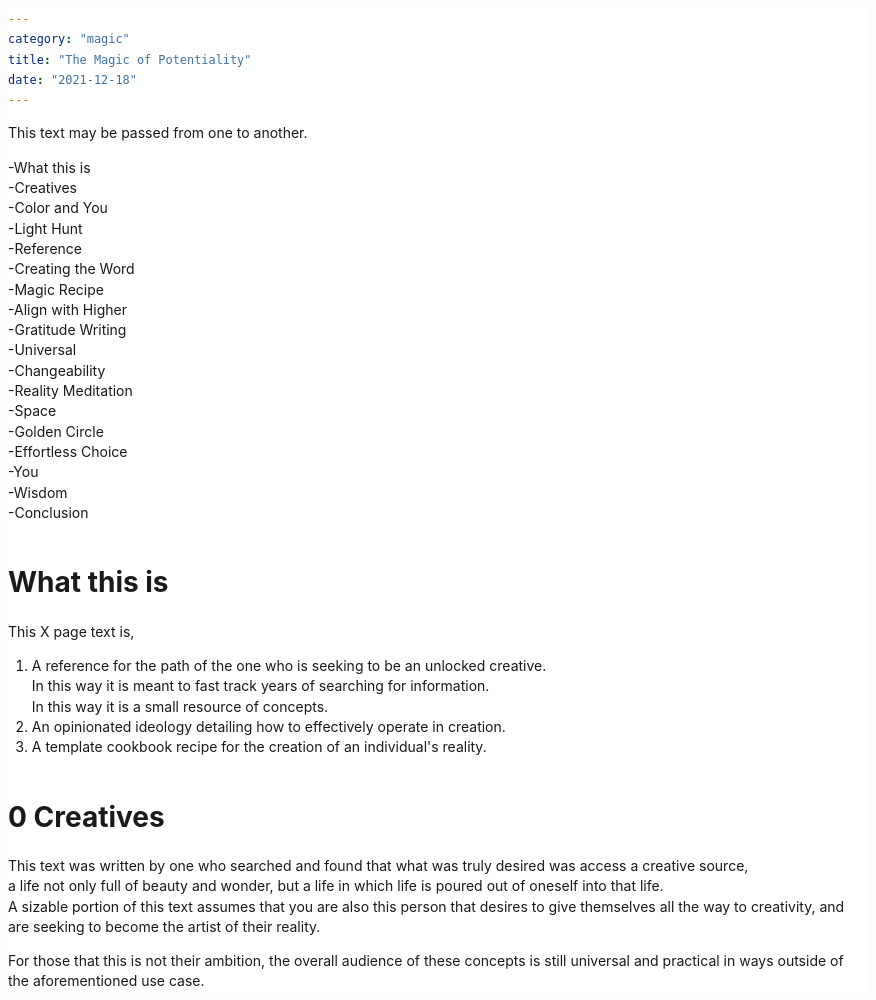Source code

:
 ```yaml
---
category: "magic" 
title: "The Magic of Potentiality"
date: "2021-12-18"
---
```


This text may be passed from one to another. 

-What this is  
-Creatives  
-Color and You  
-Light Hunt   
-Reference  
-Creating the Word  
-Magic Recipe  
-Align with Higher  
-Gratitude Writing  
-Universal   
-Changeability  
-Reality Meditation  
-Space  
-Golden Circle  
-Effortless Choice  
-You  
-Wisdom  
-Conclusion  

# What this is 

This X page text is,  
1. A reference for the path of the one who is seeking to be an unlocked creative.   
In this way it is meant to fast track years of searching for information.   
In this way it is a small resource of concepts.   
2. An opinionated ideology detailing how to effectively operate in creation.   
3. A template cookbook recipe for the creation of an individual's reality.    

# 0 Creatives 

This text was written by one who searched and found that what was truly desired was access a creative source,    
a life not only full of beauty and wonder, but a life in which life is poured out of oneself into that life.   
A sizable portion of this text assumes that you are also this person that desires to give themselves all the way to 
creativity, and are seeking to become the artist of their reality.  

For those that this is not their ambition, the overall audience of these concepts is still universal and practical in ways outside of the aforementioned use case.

-=-=-

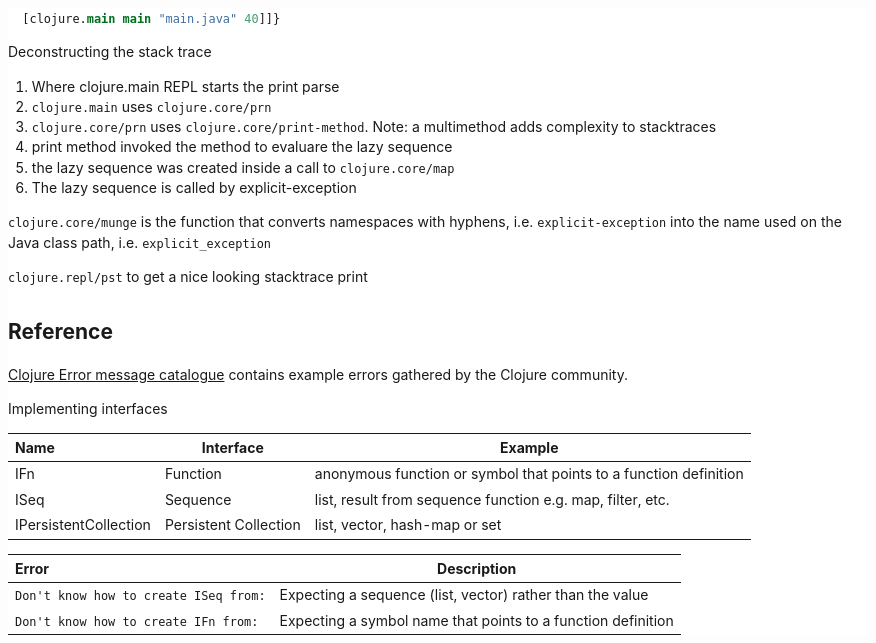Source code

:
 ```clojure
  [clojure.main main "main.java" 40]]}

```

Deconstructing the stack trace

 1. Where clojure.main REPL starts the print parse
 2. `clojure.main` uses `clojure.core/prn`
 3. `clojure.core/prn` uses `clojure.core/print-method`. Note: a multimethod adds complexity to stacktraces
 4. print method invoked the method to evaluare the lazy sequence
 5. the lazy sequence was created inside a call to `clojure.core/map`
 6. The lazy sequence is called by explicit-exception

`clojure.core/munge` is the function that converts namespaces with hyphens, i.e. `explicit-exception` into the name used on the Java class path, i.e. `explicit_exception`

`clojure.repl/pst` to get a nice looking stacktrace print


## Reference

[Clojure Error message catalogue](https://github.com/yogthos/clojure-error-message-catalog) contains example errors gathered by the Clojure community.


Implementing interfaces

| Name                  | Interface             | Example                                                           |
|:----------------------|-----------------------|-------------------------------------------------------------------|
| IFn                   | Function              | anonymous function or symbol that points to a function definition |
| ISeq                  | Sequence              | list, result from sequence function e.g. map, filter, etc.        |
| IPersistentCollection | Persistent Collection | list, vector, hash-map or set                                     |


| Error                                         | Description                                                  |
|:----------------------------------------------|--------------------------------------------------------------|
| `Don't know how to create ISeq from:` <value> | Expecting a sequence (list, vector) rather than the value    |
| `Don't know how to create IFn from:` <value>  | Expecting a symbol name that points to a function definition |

-=-=-

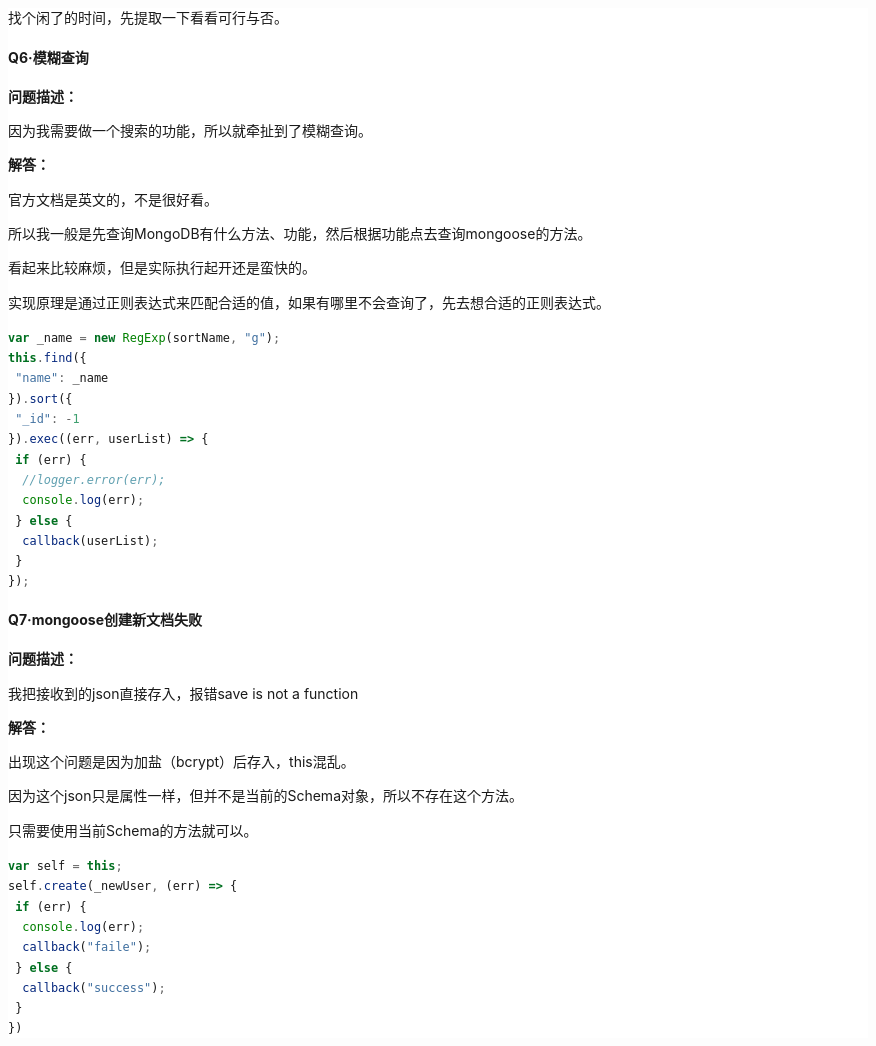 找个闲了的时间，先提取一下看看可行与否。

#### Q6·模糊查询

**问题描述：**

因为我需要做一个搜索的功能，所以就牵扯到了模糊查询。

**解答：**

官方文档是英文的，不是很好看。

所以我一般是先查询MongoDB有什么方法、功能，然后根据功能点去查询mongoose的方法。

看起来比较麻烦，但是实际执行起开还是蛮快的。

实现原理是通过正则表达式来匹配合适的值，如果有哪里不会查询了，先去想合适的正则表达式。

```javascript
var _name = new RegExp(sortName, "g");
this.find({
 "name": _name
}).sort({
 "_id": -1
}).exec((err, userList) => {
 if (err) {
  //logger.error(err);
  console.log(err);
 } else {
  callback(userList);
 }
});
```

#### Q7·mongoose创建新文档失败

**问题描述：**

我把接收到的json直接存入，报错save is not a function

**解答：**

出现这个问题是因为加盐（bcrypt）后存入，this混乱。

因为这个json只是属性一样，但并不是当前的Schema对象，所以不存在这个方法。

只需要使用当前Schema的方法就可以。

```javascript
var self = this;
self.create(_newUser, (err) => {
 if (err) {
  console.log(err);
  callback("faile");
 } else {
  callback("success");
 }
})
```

-=-=-

## [Brief]
Write out exactly the lines above from the line with "-Align with Higher" through the line with "In this way it is meant", both of them included, and leave out all other lines.

## [Exercise answer]
-Align with Higher  
-Gratitude Writing  
-Universal   
-Changeability  
-Reality Meditation  
-Space  
-Golden Circle  
-Effortless Choice  
-You  
-Wisdom  
-Conclusion  

# What this is 

This X page text is,  
1. A reference for the path of the one who is seeking to be an unlocked creative.   
In this way it is meant to fast track years of searching for information.   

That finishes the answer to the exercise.